Please repeat every record exactly, leaving out any pictures.
START Listed records
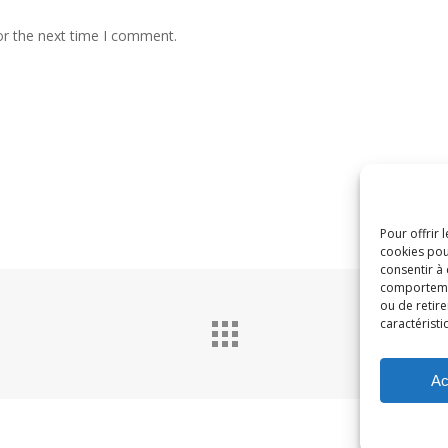
or the next time I comment.
Pour offrir 
cookies pou
consentir à
comportement
ou de retire
caractéristi
Ac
END Listed records
Answer space ::
or the next time I comment.
Pour offrir 
cookies pou
consentir à
comportement
ou de retire
caractéristi
Ac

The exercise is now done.